A relative recent published paper based on utilizing complex in-house software for automatic grading of prostate carcinomas reported correct classification rates of over 90% after employing fractal analysis of the intensity variations and texture complexity of the ROIs [35]. In our study we have both characterized the averaged individual FDs of AgNOR silhouettes and extracted the FDs of skeletonized AgNOR regions which reflected the general glandular disposition of the dots. To our knowledge, this is the first study to perform fractal analysis of silver impregnated nucleoli in prostate pathology [28, 3638]. Fractal analysis of AgNOR silhouettes regularity not only revealed significant lower values for global cancer images compared to AAH and BNH images, but was also able to differentiate between Gleason 2 group and Gleason 3–5 group of carcinomas. Coupled with the fact that roundness alone could separate cancer samples from AAH and BNH, this leads to an increased selectivity for the combined use of the two denominators. Although this precise methodology has never been employed in the study of nucleolar organizers for prostate cancer, the increasing size and regularity of the nucleoli are a long-standing subjective observation in these tumors [4, 5, 39]. Moreover, a great variability exists regarding the association of large, multiple, and relatively round nucleoli in advanced Gleason stages of prostatic acinar adenocarcinoma [5, 36]. Our data sheds more light on the global morphological changes of nucleoli during prostate cancer progression, revealing that in fact the global tendency of nucleoli is to increase in size and to become less round and with a decreasing complexity of their boundaries, thus coining that the better description of their appearance would be of smoother ellipsoids or ovals rather than circles. Regarding the glandular repartition of the AgNORs, FD of skeleton images revealed significant lower values for carcinomas with Gleason score of 2-3 compared with those with a score of 4-5, but without being able to differentiate global malignant and hyperplastic lesions. However, if we looked again at averaged ROIs areas, FDs and skeleton FDs taken together, the added value is that we can separate almost all pathological states except BNH from AAH and Gleason 4 from 5.

Lastly, after plotting the frequency distribution of the FDs for different pathologies and observing that most of the values are in fact gathered in the interval of 1.05–1.09, we have compared the frequency distribution of FDs only for this narrow interval for all pathologies. Surprisingly, this could differentiate between Gleason 2, 3, and 4 group and Gleason 5, AAH, and BNH group. Most probably this limitation of separating Gleason 5 from AAH and BNH lies somehow in the influence of stromal cells which we have not separated in our algorithm; altogether averaged ROIs areas, FDs, and frequencies of FDs should allow an almost complete separation of each Gleason score from AAH and BNH.
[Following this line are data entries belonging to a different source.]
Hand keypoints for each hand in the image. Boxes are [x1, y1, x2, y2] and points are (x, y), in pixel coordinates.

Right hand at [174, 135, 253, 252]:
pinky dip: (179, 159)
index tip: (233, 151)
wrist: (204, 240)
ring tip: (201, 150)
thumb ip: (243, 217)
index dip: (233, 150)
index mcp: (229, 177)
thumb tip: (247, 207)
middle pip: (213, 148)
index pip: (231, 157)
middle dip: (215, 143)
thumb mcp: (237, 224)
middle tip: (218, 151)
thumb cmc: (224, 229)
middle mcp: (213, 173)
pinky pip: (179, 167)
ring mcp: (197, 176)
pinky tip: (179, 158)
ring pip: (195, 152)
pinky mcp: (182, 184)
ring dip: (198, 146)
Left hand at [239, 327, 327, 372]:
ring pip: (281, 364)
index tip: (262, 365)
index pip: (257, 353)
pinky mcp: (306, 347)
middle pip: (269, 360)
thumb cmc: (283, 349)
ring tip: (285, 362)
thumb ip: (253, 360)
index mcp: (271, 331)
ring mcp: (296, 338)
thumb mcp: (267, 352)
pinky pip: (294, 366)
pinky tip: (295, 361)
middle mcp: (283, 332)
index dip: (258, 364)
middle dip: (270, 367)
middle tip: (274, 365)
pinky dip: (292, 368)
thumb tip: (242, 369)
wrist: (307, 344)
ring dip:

There have been attempts to develop both texture-based [4042] and fractal-based [35, 43] image analysis algorithms to automate the diagnosis of prostatic carcinoma. Most of these studies were based on color and texture morphological features of glandular and nuclear structures to characterize tissues. The introduction of neural networks and digital mapping led to increased rates of consensus for grading of prostatic carcinoma and achieving good quantification results [4447]. In the direction of automated image analysis, AgNOR staining may be of interest and may contribute as an implementable parameter among other classifiers in existing image diagnostic software packages.

5. Conclusions

Based on a relatively simple staining technique, the present study presents the combined analysis of AgNORs roundness, averaged FDs, and FDs’ frequency analysis as a suite of denominators able to differentiate between malignant and nonmalignant lesions of the prostate, as well as between different Gleason scores. Together with existing classifiers already in use such as nuclear, glandular, stromal, and other architectural features, these present data might contribute to faster and more reliable objective additive diagnosis tools of prostatic carcinoma and decreased reports of uncertain histological lesions, as an essential aid for pathologists.

Conflict of Interests

The authors declare that there is no conflict of interests regarding the publication of this paper.